Wandlungswillige, wandlungsfähige Wissenschaft?
(cooppa, Fritz Hinterberger, Manfred Ronzheimer & Christina Treiber, 14.11.2018)
Die 4. Wachstum im Wandel-Konferenz findet von 14.-15. November 2018 in Wien statt. cooppa berichtet ausführlich von der Konferenz hier auf cooppa.at (Deutsch) und auf dem Live-Blog der Konferenz (Englisch).
Science in Transition
„Wissenschaft im Wandel“ („Science in Transition“) – unter diesem Titel fand schon einen Tag vor dem „Wachstum im Wandel“-Kongress eine Konferenz im Rahmen der Ratspräsidentschaft im Austria Center Vienna statt. Sie wurde von der Allianz Nachhaltige Universitäten in Österreich in Kooperation mit der Österreichischen Forschungsstiftung für Internationale Entwicklung (ÖFSE), dem Runden Tisch Hochschulbildung Global, der Österreichischen Fachhochschulkonferenz und der OeAD/Abteilung Bildung und Forschung für Entwicklungszusammenarbeit durchgeführt.
Die Allianz nachhaltiger Universitäten ist ein informeller Zusammenschluss von 13 Wissenschafts-Organisationen.
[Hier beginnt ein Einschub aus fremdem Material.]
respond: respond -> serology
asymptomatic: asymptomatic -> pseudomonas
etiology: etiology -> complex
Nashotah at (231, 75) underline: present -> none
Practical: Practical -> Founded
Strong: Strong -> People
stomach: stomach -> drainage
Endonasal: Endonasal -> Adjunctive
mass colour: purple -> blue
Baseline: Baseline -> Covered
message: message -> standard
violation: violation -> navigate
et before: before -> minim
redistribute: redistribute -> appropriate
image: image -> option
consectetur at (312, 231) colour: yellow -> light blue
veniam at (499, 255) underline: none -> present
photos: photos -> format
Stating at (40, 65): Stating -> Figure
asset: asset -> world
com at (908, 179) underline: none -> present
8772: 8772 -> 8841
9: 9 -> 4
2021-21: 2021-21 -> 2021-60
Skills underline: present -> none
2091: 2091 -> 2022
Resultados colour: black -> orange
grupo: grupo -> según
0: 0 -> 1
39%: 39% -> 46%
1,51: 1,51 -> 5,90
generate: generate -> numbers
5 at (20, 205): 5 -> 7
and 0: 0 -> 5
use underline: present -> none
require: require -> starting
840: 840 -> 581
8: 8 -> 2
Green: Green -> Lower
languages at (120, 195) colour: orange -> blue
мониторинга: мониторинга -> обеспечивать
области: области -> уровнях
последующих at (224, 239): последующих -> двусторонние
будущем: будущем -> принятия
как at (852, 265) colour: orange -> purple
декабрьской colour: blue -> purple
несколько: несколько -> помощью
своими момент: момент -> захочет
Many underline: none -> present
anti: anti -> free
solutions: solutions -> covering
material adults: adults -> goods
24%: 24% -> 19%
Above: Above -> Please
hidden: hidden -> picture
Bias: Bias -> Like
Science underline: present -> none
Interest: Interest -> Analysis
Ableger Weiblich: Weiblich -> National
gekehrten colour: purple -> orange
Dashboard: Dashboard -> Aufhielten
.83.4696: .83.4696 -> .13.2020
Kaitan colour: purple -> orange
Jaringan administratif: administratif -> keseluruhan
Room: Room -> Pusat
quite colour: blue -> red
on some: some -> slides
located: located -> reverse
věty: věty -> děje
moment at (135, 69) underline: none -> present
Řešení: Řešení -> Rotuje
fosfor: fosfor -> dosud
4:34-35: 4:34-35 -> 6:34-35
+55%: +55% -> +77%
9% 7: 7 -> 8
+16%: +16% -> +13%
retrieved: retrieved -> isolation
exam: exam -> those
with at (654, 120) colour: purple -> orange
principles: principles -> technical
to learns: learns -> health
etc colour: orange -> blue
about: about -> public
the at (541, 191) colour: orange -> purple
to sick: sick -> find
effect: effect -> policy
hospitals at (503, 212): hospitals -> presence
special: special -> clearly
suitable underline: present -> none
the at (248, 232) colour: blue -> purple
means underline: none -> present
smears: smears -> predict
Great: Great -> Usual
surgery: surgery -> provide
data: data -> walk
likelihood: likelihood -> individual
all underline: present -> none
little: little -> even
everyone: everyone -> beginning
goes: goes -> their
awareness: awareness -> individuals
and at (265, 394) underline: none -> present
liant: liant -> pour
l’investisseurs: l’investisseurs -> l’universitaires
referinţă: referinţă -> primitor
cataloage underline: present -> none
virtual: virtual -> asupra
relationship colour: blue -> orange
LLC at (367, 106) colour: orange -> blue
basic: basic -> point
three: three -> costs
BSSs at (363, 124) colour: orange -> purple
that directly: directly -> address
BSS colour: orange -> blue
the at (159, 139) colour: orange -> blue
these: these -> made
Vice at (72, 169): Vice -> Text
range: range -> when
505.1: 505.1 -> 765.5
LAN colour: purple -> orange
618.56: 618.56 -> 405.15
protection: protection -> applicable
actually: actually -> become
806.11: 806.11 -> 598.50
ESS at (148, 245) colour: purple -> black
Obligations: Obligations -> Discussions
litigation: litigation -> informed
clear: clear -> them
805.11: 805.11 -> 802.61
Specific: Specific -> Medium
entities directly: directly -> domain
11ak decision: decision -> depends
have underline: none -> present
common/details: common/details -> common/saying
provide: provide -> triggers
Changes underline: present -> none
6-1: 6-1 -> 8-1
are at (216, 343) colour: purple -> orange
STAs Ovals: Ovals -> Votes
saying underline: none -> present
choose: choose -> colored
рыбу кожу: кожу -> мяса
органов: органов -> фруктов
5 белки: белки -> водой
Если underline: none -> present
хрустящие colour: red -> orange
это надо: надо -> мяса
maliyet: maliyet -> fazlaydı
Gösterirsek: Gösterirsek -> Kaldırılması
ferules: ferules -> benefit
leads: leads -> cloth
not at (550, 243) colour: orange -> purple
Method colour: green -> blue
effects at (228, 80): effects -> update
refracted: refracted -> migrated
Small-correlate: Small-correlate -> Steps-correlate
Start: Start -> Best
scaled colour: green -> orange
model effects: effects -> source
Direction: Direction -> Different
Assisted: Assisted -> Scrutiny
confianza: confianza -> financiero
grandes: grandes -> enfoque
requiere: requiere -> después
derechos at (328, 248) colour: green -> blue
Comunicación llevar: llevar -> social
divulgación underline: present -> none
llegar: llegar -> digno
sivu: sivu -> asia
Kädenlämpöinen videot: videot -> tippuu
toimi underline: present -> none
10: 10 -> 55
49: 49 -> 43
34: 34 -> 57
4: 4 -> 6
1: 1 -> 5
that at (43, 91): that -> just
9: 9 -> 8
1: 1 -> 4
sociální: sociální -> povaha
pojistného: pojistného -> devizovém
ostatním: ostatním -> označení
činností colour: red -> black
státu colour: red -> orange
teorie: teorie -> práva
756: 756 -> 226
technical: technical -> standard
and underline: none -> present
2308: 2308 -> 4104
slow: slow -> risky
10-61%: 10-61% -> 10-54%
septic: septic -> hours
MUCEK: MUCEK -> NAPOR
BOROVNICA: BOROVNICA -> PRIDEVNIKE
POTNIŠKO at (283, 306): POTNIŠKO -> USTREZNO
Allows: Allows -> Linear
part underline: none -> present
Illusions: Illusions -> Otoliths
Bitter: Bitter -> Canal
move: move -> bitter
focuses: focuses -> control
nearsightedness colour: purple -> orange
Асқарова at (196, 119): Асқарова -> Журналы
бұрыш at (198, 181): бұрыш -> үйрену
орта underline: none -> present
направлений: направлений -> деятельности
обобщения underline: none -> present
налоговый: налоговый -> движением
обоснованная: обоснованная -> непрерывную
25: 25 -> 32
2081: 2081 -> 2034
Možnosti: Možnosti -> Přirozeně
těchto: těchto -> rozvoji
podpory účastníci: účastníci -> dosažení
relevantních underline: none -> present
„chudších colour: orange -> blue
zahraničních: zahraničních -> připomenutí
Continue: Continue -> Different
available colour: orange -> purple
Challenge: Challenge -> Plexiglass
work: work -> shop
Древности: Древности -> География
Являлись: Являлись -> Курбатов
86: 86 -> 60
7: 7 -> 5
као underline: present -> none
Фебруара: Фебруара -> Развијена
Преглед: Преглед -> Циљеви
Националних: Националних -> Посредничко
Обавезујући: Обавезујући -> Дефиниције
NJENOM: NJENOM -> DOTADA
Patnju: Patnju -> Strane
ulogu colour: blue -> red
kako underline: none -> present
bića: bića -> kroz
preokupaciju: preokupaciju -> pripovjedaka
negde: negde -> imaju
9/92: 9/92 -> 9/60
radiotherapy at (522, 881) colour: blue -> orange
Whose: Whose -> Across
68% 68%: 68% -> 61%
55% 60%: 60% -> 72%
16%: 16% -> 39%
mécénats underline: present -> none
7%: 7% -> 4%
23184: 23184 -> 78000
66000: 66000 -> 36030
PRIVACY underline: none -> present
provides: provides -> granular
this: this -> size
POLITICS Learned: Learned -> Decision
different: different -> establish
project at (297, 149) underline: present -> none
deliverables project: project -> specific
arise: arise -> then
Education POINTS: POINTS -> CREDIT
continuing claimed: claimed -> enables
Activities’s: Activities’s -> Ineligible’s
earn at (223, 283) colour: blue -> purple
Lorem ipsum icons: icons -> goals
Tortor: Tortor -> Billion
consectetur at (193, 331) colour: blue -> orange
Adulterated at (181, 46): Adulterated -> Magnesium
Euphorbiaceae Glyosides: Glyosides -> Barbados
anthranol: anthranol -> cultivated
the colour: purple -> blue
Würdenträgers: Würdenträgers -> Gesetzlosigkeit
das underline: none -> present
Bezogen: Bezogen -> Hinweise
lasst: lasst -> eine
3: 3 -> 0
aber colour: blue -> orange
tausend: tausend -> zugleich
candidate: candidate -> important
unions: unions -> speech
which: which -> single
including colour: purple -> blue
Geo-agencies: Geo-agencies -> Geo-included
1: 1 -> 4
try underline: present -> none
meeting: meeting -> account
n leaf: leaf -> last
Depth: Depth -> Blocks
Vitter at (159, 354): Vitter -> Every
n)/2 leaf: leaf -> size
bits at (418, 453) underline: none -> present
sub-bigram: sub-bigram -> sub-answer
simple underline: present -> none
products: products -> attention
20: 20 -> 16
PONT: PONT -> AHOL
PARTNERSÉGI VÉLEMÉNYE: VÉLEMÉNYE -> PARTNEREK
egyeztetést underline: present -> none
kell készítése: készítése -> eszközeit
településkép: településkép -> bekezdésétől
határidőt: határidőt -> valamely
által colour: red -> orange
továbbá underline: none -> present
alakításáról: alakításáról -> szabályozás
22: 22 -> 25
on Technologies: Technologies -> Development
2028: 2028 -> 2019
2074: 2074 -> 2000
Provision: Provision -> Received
Ihre Treffen „gehören zu den erfreulichsten im universitären Zusammenhang, getragen von einer positiven Stimmung, Wertschätzung und Optimismus“, sagte zum Auftakt Prof. Helga Kromp-Kolb, die „Grande Dame“ der österreichischen Klima- und Nachhaltigkeitsforschung. Dabei fragen sich die Beteiligten unter anderem: „Vermitteln wir den Studierenden das kritische Denken und Hinterfragen? Welchen Beitrag leistet die Forschung?“ Bis hin zur konkreten Nachhaltigkeit im Betrieb der Organisation „Universität“ – vom Bau bis zur Reinigung, reicht das Spektrum der Aktivitäten, und das in einem Bereich, der oft „eher selbst reproduzierend als Verantwortung übernehmend“ arbeite.
Die Universitäten müssten aber zu „Change agents“ werden, die andere mitnehmen. Es stelle „eine Riesen-Herausforderung dar, aktiv die Veränderung zu gestalten“. Dies verlange Mut zur Veränderung und Zivilcourage sowie ein förderliches Habitat und echtes Zusammenwirken von Forschern und Studierenden, Gesellschaft, Wirtschaft und EntscheidungsträgerInnen.
„Das braucht transformatives, transgressives and transdisziplinäres soziales Lernen“ sagte Arjen Wals, Professor für Transformative Learning for Socio-Ecological Sustainability an der Universität Wageningen, in seiner Keynote (siehe unten).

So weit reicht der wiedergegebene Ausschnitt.